Oh yes. I'm an animist. That's right. Ever since recalibrating myself to consciously adapt animism in my life -- as opposed to simply kind of being animist like every person, even atheists who name their computers and talk about the dishwasher being temperamental -- I've been more and more fascinated by tsukumogami, which, if you don't feel like going to wikipedia, is just an idea that items become ensouled if certain things happen. I heard Rassmussen say once that in his experience speaking to people in the global south about their animisms, he was told that a coffee cup is not already a god. But if you enshrine it, and pray to it, and give it offerings, it will become a god. Tsukumogami are kind of like that. I think the traditional form I learned is that if an item or tool is used for 100 years, and cared for properly, it will come to life. Which actually leads to a curse if a craftsman's tools are discarded just short of 100 years of use, as the item almost had a soul and was anticipating that final moment.

Record players are certainly candidates. I must care for mine, making sure the mechanisms stay free of dust. The records themselves must be dusted and sometimes washed (I haven't done that yet, it's going to be a whole day thing I fear). And it's a thing, an entity, in the room, playing music for me. The record and the player work together to make the music happen, and it's physical. It's a person, or it will be. And that relationship I am forming with it, the happiness I feel when I see it, even sitting silently, is a small, compact version of the way I'm happy just seeing my partner or my cat across the room.

If this is a road a little too far for you, there's no need to buy in entirely. William Gibson popularized a term from John Clute, the Tamagotchi Gesture, for something similar. Precisely because we have to spend effort on this device that has been apparently superceded by more high-tech alternatives, we care for it more. And so, we can reason, if we don't have to care for the thing at all, we won't care very much for it's product. How much do I really care for, and feel attachment to, the hundreds or thousands of hours of playlists and ambient music and sfx tracks I've listened to on youtube, as I went about my day? There are a few exceptions, but mostly I play one, let the algorithm take over, and stop it when I want to watch Jeff Gerstmann complain about a baseball game as I eat lunch.

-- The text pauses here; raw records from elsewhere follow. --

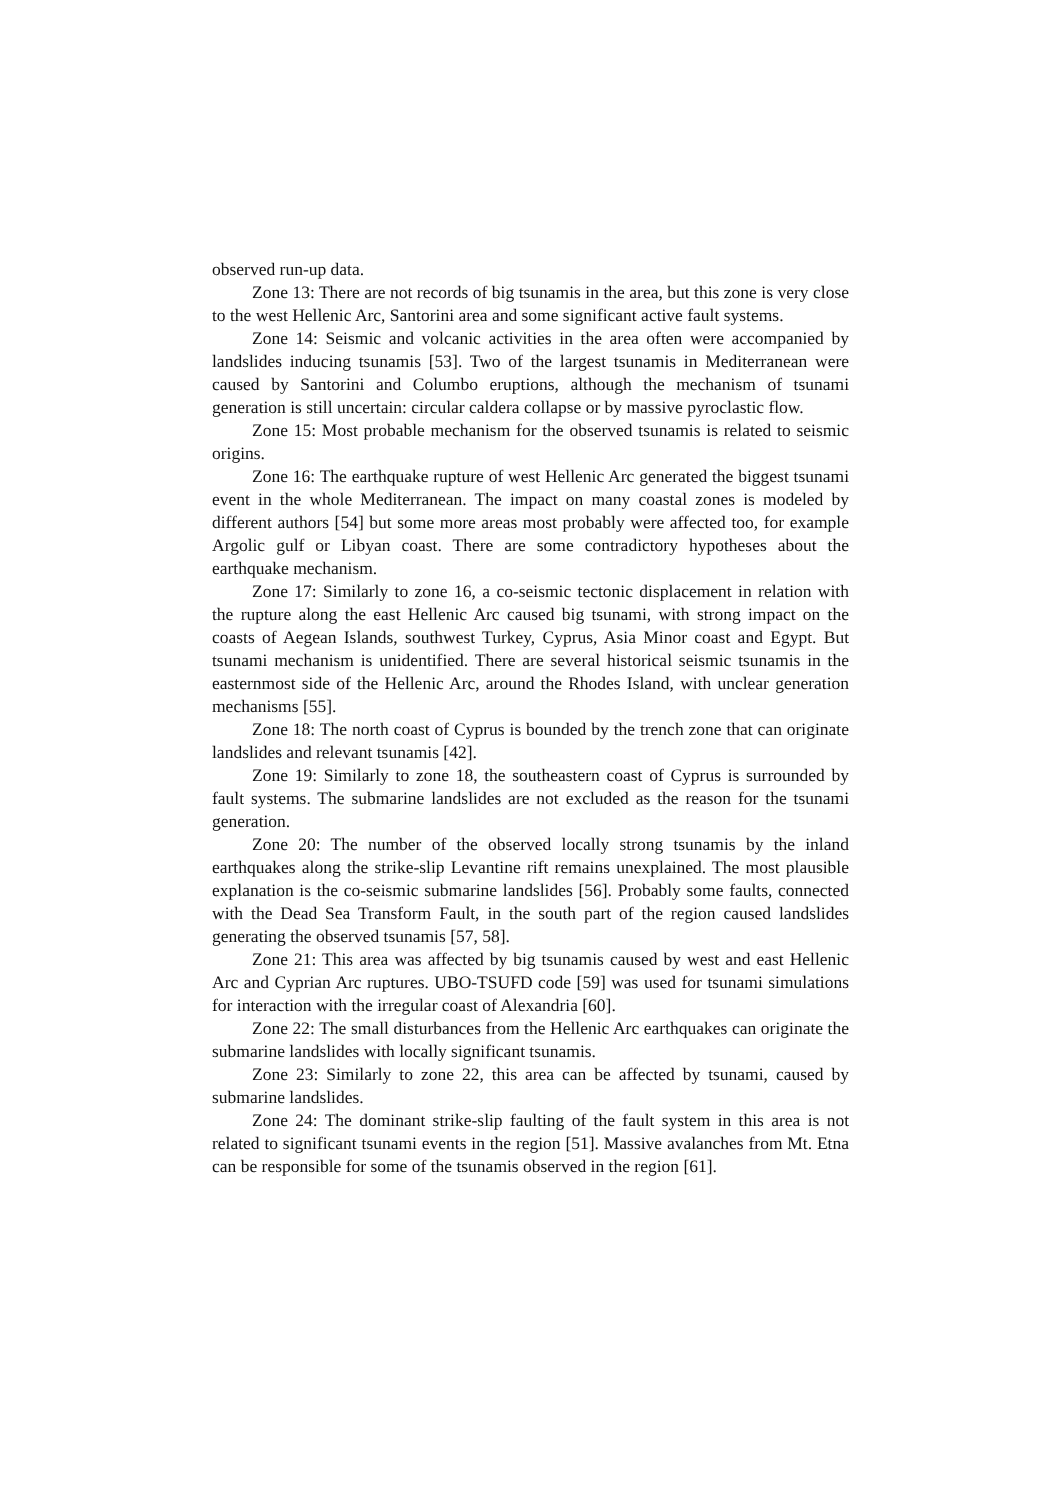observed run-up data.
Zone 13: There are not records of big tsunamis in the area, but this zone is very close to the west Hellenic Arc, Santorini area and some significant active fault systems.
Zone 14: Seismic and volcanic activities in the area often were accompanied by landslides inducing tsunamis [53]. Two of the largest tsunamis in Mediterranean were caused by Santorini and Columbo eruptions, although the mechanism of tsunami generation is still uncertain: circular caldera collapse or by massive pyroclastic flow.
Zone 15: Most probable mechanism for the observed tsunamis is related to seismic origins.
Zone 16: The earthquake rupture of west Hellenic Arc generated the biggest tsunami event in the whole Mediterranean. The impact on many coastal zones is modeled by different authors [54] but some more areas most probably were affected too, for example Argolic gulf or Libyan coast. There are some contradictory hypotheses about the earthquake mechanism.
Zone 17: Similarly to zone 16, a co-seismic tectonic displacement in relation with the rupture along the east Hellenic Arc caused big tsunami, with strong impact on the coasts of Aegean Islands, southwest Turkey, Cyprus, Asia Minor coast and Egypt. But tsunami mechanism is unidentified. There are several historical seismic tsunamis in the easternmost side of the Hellenic Arc, around the Rhodes Island, with unclear generation mechanisms [55].
Zone 18: The north coast of Cyprus is bounded by the trench zone that can originate landslides and relevant tsunamis [42].
Zone 19: Similarly to zone 18, the southeastern coast of Cyprus is surrounded by fault systems. The submarine landslides are not excluded as the reason for the tsunami generation.
Zone 20: The number of the observed locally strong tsunamis by the inland earthquakes along the strike-slip Levantine rift remains unexplained. The most plausible explanation is the co-seismic submarine landslides [56]. Probably some faults, connected with the Dead Sea Transform Fault, in the south part of the region caused landslides generating the observed tsunamis [57, 58].
Zone 21: This area was affected by big tsunamis caused by west and east Hellenic Arc and Cyprian Arc ruptures. UBO-TSUFD code [59] was used for tsunami simulations for interaction with the irregular coast of Alexandria [60].
Zone 22: The small disturbances from the Hellenic Arc earthquakes can originate the submarine landslides with locally significant tsunamis.
Zone 23: Similarly to zone 22, this area can be affected by tsunami, caused by submarine landslides.
Zone 24: The dominant strike-slip faulting of the fault system in this area is not related to significant tsunami events in the region [51]. Massive avalanches from Mt. Etna can be responsible for some of the tsunamis observed in the region [61].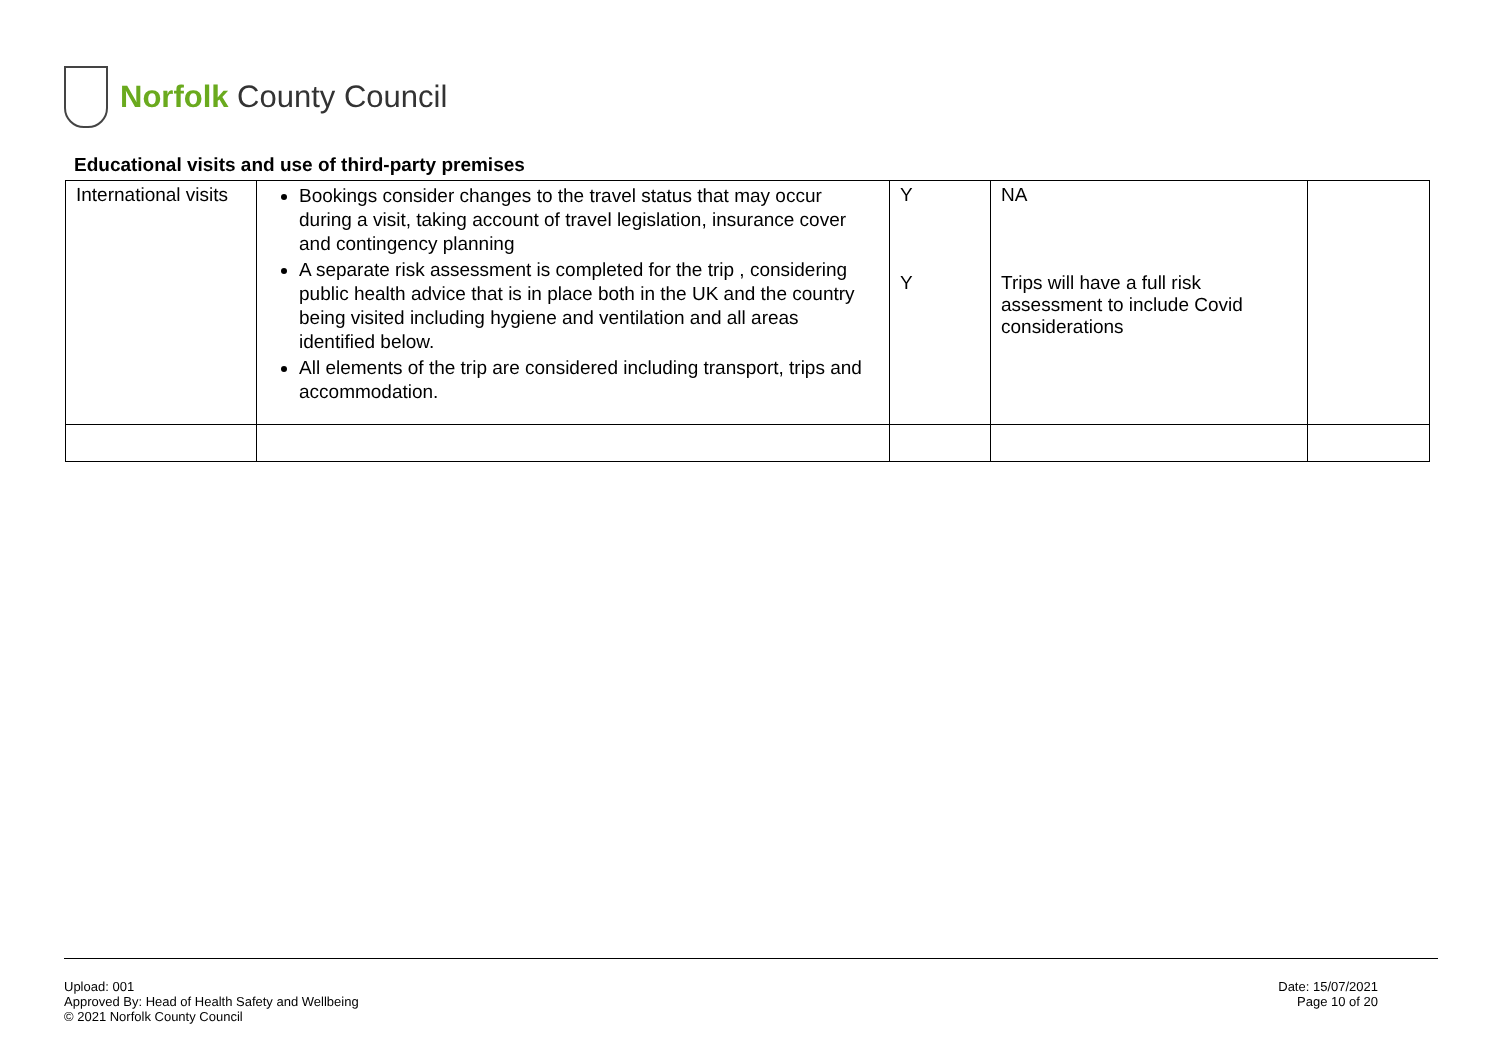Norfolk County Council
Educational visits and use of third-party premises
| International visits | Bookings consider changes to the travel status that may occur during a visit, taking account of travel legislation, insurance cover and contingency planning A separate risk assessment is completed for the trip , considering public health advice that is in place both in the UK and the country being visited including hygiene and ventilation and all areas identified below. All elements of the trip are considered including transport, trips and accommodation. | Y Y | NA Trips will have a full risk assessment to include Covid considerations | |
Upload: 001
Approved By: Head of Health Safety and Wellbeing
© 2021 Norfolk County Council
Date: 15/07/2021
Page 10 of 20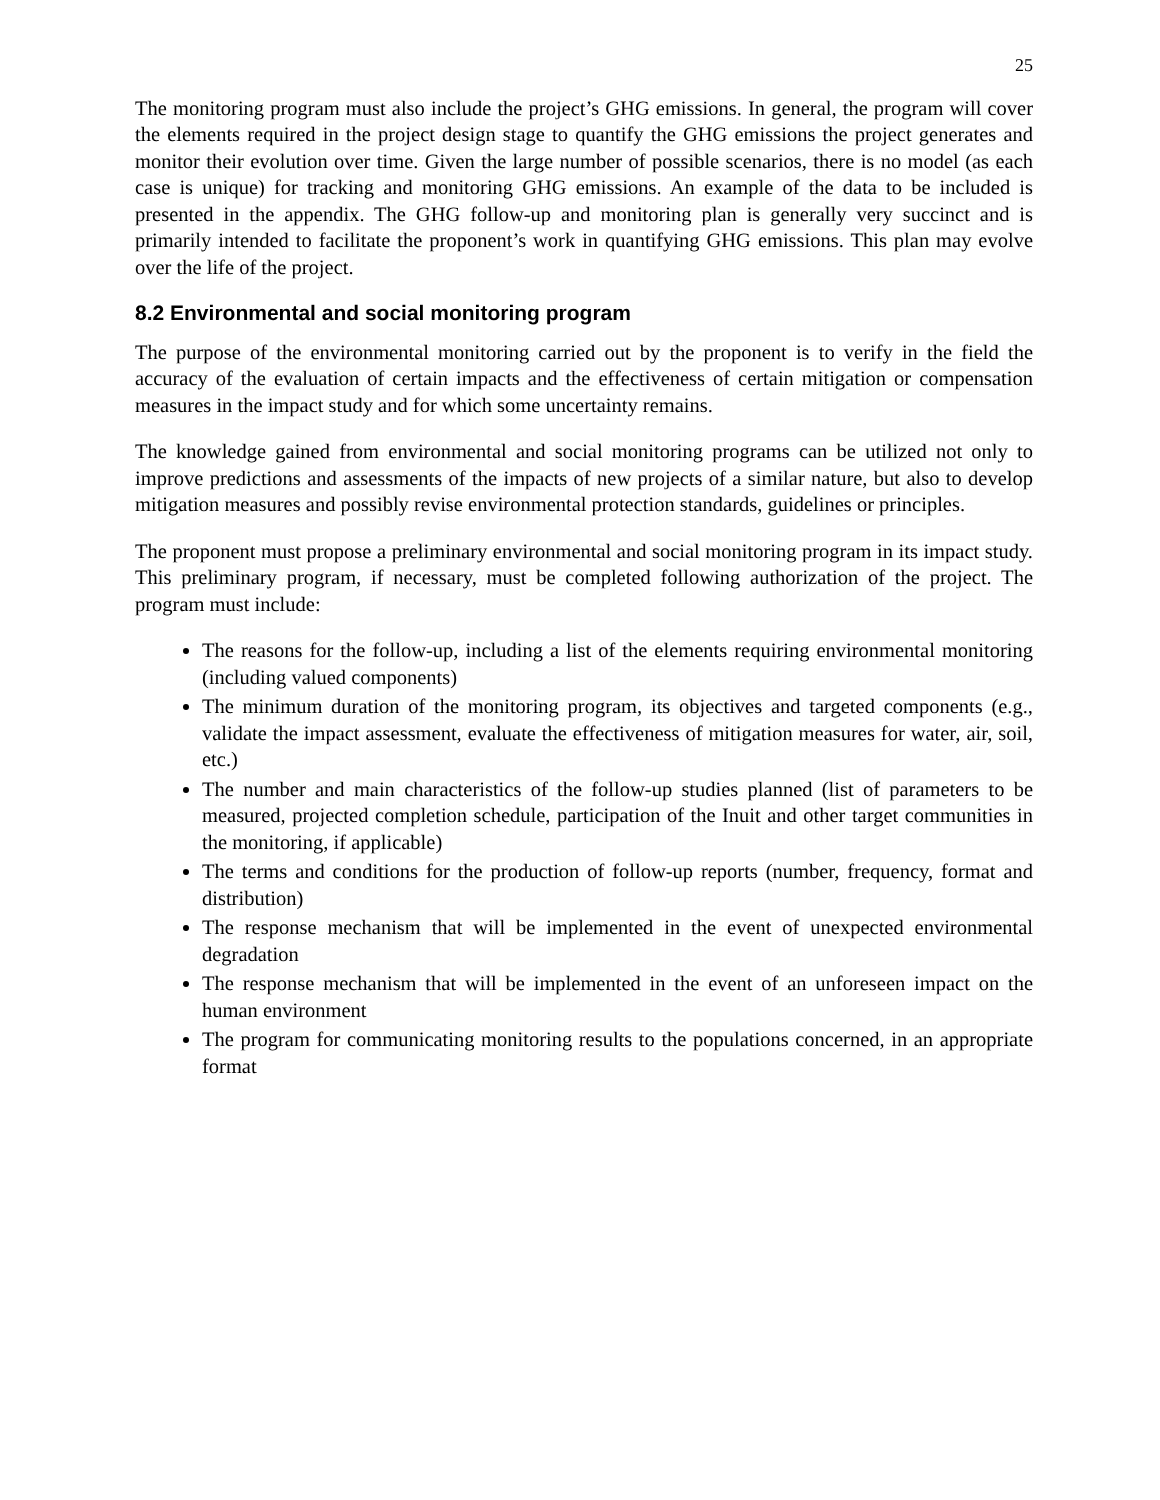25
The monitoring program must also include the project’s GHG emissions. In general, the program will cover the elements required in the project design stage to quantify the GHG emissions the project generates and monitor their evolution over time. Given the large number of possible scenarios, there is no model (as each case is unique) for tracking and monitoring GHG emissions. An example of the data to be included is presented in the appendix. The GHG follow-up and monitoring plan is generally very succinct and is primarily intended to facilitate the proponent’s work in quantifying GHG emissions. This plan may evolve over the life of the project.
8.2 Environmental and social monitoring program
The purpose of the environmental monitoring carried out by the proponent is to verify in the field the accuracy of the evaluation of certain impacts and the effectiveness of certain mitigation or compensation measures in the impact study and for which some uncertainty remains.
The knowledge gained from environmental and social monitoring programs can be utilized not only to improve predictions and assessments of the impacts of new projects of a similar nature, but also to develop mitigation measures and possibly revise environmental protection standards, guidelines or principles.
The proponent must propose a preliminary environmental and social monitoring program in its impact study. This preliminary program, if necessary, must be completed following authorization of the project. The program must include:
The reasons for the follow-up, including a list of the elements requiring environmental monitoring (including valued components)
The minimum duration of the monitoring program, its objectives and targeted components (e.g., validate the impact assessment, evaluate the effectiveness of mitigation measures for water, air, soil, etc.)
The number and main characteristics of the follow-up studies planned (list of parameters to be measured, projected completion schedule, participation of the Inuit and other target communities in the monitoring, if applicable)
The terms and conditions for the production of follow-up reports (number, frequency, format and distribution)
The response mechanism that will be implemented in the event of unexpected environmental degradation
The response mechanism that will be implemented in the event of an unforeseen impact on the human environment
The program for communicating monitoring results to the populations concerned, in an appropriate format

I hope I don't become one of those insufferable people who in fact did prevent me from trying this years ago. I suppose I'd have a much worse turntable if I hadn't waited, but still. I'm not going to end this by saying you absolutely have to do this if you care about music. No you don't. It's perfectly feasible to mindfully listen to a cd, or a cassette, or a music stream. I do think there's a difference between physical media and a stream, but that ties back to the animism, not any significant philosophical stance that I would try to impose on others.

I could bring up physical media and the problems of relying on streaming, but you're already probably familiar; you don't need me to talk about it.

I guess the only way to end is to repeat myself. I made a new friend, doing this. And I hope to help them stick around for many years to come. And that's a good thing, I think. It gives me something to do anyway.

I was broken up about the election news same as anyone else, but that Wednesday I also received my five disk LP set of the VA-11 Hall A soundtrack, so I had something to do that day other than obsess.

1: this is a joke

2: hipsters may die mad: "vinyls" as a plural is a perfectly good regularization of an adjective into a noun, paralleling "cassettes" and "CDs". "Cassettes" is particularly instructive, as it's also the literal media and not the album in question: no one says "cassette tapes," but hipsters insist on "vinyl records." No. And I've got the Ph.D. in English to ignore you if you want to fight about it.